Kinder Egg Idea Crunch

The credit crunch has wrecked the economy of the universe over (or so The Daily Star tells me). Mortal Kombat has suffered a fatality, Duke Nukem Forever evades the shelves, and NatWest are now fucking idiots. However, there is yet a more serious problem. One bigger than the deaths of Michael Jackson, Steve Irwin, Jade Goody, Eddie Guerro and The Great Moolah combined.

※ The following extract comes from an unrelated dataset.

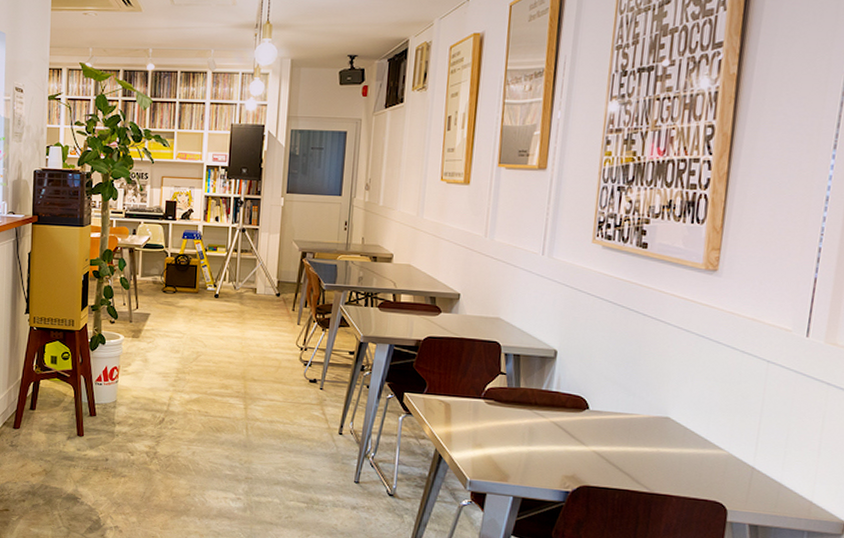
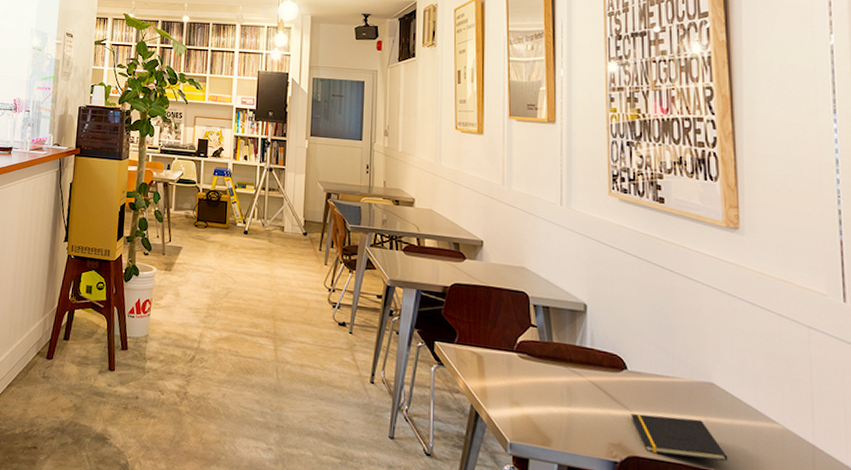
notepad: none [586,448,673,486] -> present [630,413,728,462]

Today I was bought a Kinder Egg. I remembered what fun I had with them as a child, having to put together the pieces of something when I'd lost half of them under the bloody arm chair. I successfully made a number of handicapped rodents on wheels. I ate the egg bit (which now suffers from Easter Egg syndrome) in two perfect halves. The capsule was there in the middle. I imagined the brightest of gold sparkling gold stars would spring out of it as it opened, like some kind of pixie's LSD trip.

The toy was covered in instruction booklets and the little catalogue sheet of additional items to collect in the series (this time Ice Age 3 themed). Then disaster struck. The toy...was already made. DO THE KINDER TWATS NOT UNDERSTAND WHAT THEY'VE DONE? THEY HAVE RUINED ONE OF THE GREATEST PIECES OF CONFECTIONARY FUN OF ALL TIME FOR FUCKING ICE AGE 3. I WANT ELASTIC BANDS AND SLOTS FOR WHEELS IN GORILLAS THAT COME WITH OPTIONAL STICKERS, NOT SOME SHIT YELLOW THING WITH AN OVULAR HEAD. THE MOULD LINE ISN'T EVEN TAKEN CARE OF PROPERLY.

I flung it across the room. What's worse is that after bouncing off the door, the wall and then right back beside me like some God damn boomerang, it had no damage. None.

I've just looked at the instructions. They list some kind of game. The bottom of the toy isn't even fucking flat. Kinder, in their much toted infinate wisdom, have managed to spin this design flaw into a game, where you and one friend can TRY AND BLOW THE OTHER'S TOY OVER FIRST. What percentage of pure WANK does your brain have to be in order to want to play that. From what I've tested, the toy won't even stand up on a flat surface to begin with.

The only good thing to come out of kinder in recent memory is the Kinder Bueno, and that's not even English.